___ EXERCISE TEXT
Purely Functional Data Structures

Hi, is the above mentioned book still *the* authority on the subject? I bought the book, read about 10 pages and then put it back on the shelf. Um. In my app I have to deal with 4 csv files, each between 5 - 10 mb, and some static data. I had put all that data into an Sqlite3 database and used SQL on it. But, as the requirements keep changing the SQL becomes a bit messy. I guess we've all had that experience. So I'm wondering if I will find clues in this book how to do my querying and handling of moderately large data in a more haskellish way and be able to drop the SQL. Your suggestions appreciated. Günther

gue.schmidt:
Hi,
is the above mentioned book still *the* authority on the subject?
I bought the book, read about 10 pages and then put it back on the shelf. Um. In my app I have to deal with 4 csv files, each between 5 - 10 mb, and some static data.
I had put all that data into an Sqlite3 database and used SQL on it. But, as the requirements keep changing the SQL becomes a bit messy. I guess we've all had that experience.
So I'm wondering if I will find clues in this book how to do my querying and handling of moderately large data in a more haskellish way and be able to drop the SQL.
______
### WORK INSTRUCTION
Continue the forum thread about the Purely Functional Data Structures book and querying CSV data in Haskell, starting right after its last line.
___ MATERIAL SUPPLIED
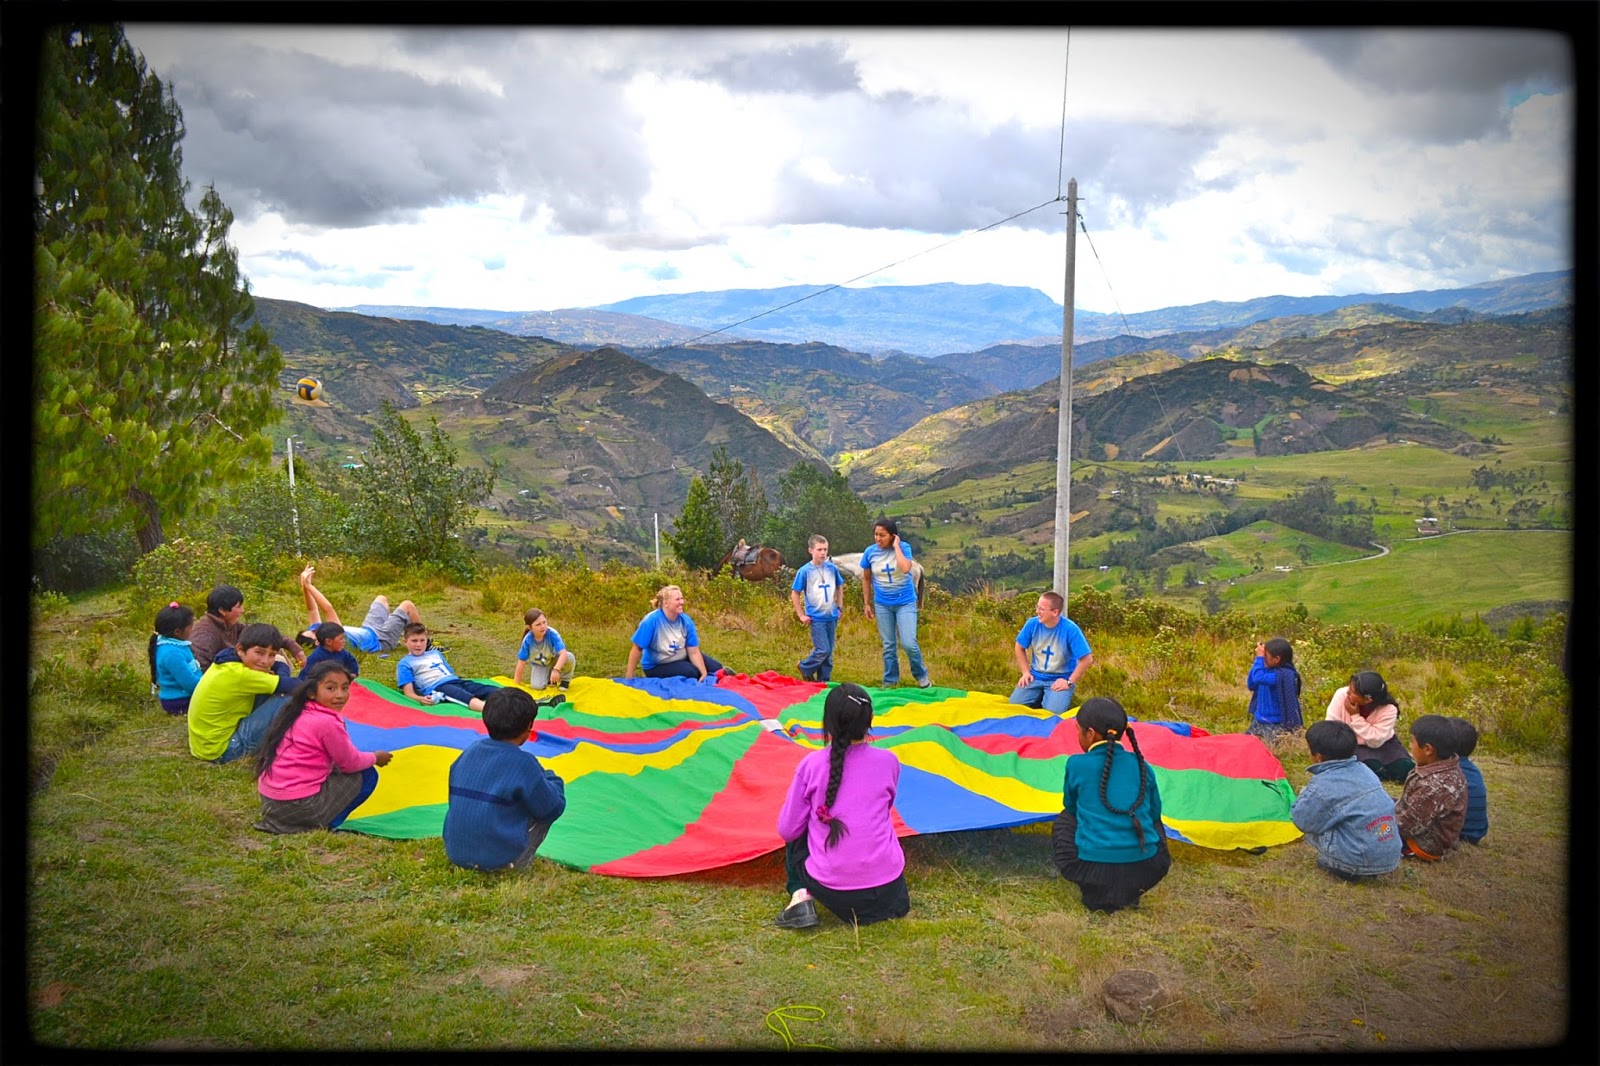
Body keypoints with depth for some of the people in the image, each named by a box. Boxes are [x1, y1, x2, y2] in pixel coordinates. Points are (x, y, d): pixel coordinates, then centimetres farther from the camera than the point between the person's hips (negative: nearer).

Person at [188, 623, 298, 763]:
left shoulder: (227, 661, 0)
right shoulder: (238, 675, -25)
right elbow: (293, 687, -22)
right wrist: (281, 665, 0)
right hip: (222, 752, -10)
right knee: (285, 698, -15)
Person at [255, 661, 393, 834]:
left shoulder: (295, 712, 8)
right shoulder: (327, 722, -18)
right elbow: (350, 763, -5)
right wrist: (375, 757, 13)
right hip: (300, 805, -8)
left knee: (335, 767, 27)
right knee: (367, 775, 3)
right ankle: (322, 825, -2)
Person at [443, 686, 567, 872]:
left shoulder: (469, 752, 2)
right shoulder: (523, 762, -15)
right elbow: (554, 808, -6)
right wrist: (550, 779, 15)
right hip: (499, 861, -6)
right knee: (547, 807, 11)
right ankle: (519, 863, 5)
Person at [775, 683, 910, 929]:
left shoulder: (811, 764, -7)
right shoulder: (889, 761, -2)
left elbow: (787, 830, 0)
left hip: (830, 889, -2)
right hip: (887, 890, 2)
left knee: (796, 839, 28)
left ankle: (801, 899, 5)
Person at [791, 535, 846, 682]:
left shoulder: (832, 568, 1)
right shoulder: (804, 571, -9)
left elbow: (839, 587, 17)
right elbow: (795, 594, -3)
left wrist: (839, 607, 12)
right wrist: (801, 615, -4)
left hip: (832, 616, 4)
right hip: (816, 617, -4)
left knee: (829, 652, 8)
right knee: (823, 650, -8)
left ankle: (824, 680, 21)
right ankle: (805, 668, 16)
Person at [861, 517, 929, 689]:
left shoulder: (904, 547, -13)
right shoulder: (870, 552, -6)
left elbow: (905, 568, -32)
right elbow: (866, 578, 7)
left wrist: (896, 547, -25)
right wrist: (867, 603, 9)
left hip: (905, 602, -2)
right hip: (882, 604, 3)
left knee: (909, 643, -9)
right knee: (888, 645, 9)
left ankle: (921, 676, 15)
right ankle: (890, 682, 22)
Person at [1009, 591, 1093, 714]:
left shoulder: (1070, 629, -21)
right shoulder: (1032, 623, -9)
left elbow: (1087, 659, -17)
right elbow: (1019, 647, 8)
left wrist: (1070, 682, -16)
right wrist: (1025, 672, 0)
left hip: (1060, 679, -4)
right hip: (1036, 676, 4)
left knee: (1053, 712, -26)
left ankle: (1061, 696, 9)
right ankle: (1040, 697, 16)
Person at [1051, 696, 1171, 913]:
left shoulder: (1077, 765, -1)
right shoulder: (1142, 767, 7)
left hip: (1093, 871, -3)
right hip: (1146, 871, 3)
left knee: (1065, 818, 27)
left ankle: (1095, 892, 10)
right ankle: (1132, 891, 18)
______
### RESULT OF THE TASK
Use the fine libraries on http://hackage.haskell.org. E.g. bytestring-csv then load that into a finite map? These days it is rare to have to roll your own new data structures... -- don

Hi Don, damn, that was quick! And thx, I'll look into that. The reading it in wasn't much of a problem, I had been able to use MS-ODBC for that, there's a driver for ODBC files. The problem is more the type of data structure I'd be reading it into. In SQL I would have the data indexed by several different columns, if I use maps I'd only have one key, so if I need to lookup data in the map by a value that is not the key the lookups will become quite expensive. Any suggestions, what do you do in these cases? Günther Don Stewart schrieb:
gue.schmidt:
Hi,
is the above mentioned book still *the* authority on the subject?
I bought the book, read about 10 pages and then put it back on the shelf. Um. In my app I have to deal with 4 csv files, each between 5 - 10 mb, and some static data.
I had put all that data into an Sqlite3 database and used SQL on it. But, as the requirements keep changing the SQL becomes a bit messy. I guess we've all had that experience.
So I'm wondering if I will find clues in this book how to do my querying and handling of moderately large data in a more haskellish way and be able to drop the SQL.
Use the fine libraries on http://hackage.haskell.org.
E.g. bytestring-csv then load that into a finite map?
These days it is rare to have to roll your own new data structures...
-- don

At Sun, 08 Mar 2009 00:13:14 +0100, G?uenther Schmidt wrote:
In SQL I would have the data indexed by several different columns, if I use maps I'd only have one key, so if I need to lookup data in the map by a value that is not the key the lookups will become quite expensive.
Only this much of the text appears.